*Records provided:*
-- Opening Marker --
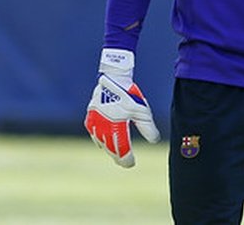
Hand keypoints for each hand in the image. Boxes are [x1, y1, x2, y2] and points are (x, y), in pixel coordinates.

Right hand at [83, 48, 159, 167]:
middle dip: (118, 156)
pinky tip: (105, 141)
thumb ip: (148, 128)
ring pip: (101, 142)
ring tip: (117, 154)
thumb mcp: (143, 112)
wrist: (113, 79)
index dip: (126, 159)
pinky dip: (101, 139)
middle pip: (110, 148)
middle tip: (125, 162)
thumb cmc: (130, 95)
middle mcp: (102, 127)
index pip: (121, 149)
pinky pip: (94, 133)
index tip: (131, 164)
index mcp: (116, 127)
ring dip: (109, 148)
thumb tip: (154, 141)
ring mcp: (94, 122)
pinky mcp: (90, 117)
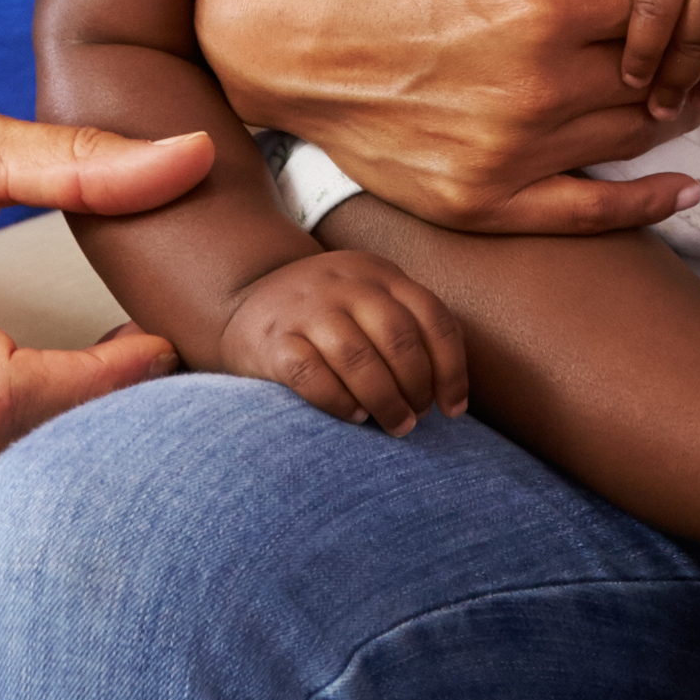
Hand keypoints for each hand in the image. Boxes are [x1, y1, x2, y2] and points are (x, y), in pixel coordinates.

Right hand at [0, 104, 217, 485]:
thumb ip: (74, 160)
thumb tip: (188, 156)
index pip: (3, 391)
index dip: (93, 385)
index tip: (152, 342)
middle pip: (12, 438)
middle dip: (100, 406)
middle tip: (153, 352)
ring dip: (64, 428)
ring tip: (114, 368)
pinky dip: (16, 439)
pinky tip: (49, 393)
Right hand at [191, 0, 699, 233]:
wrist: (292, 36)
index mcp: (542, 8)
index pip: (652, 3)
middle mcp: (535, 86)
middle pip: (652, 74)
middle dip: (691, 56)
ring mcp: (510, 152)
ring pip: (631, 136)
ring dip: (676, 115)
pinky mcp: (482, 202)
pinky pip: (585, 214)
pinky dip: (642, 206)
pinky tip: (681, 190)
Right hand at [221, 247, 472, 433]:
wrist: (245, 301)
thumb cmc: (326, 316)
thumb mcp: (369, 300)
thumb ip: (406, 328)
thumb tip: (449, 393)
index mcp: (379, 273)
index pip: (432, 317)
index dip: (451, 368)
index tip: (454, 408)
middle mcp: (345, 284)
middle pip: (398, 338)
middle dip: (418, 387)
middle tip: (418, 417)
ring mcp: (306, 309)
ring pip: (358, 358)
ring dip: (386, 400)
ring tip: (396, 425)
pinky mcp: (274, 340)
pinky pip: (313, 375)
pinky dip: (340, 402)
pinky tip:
-- Closing Marker --
*Work required:*
Each line above starting at the one holding "middle mcp: (102, 127)" and ending at the one holding "ring tip: (114, 368)" should be set down exactly as it stands, both ends included, with no pictures.

*Answer for the task:*
middle mcp: (102, 127)
index pip: (121, 149)
pinky pip: (94, 133)
index tip: (131, 164)
index mcp: (116, 127)
ring dip: (109, 148)
thumb tip: (154, 141)
ring mcp: (94, 122)
pinky mcp: (90, 117)
Hand keypoints for each hand in the image. Boxes are [x1, y1, x2, y2] and points are (x, y), in pixel coordinates.

Right hand at [0, 104, 217, 485]:
thumb ip: (74, 160)
thumb tip: (188, 156)
index pip: (3, 391)
index dip: (93, 385)
index tip: (152, 342)
middle pip: (12, 438)
middle dip: (100, 406)
middle tip: (153, 352)
ring dip: (64, 428)
ring tip: (114, 368)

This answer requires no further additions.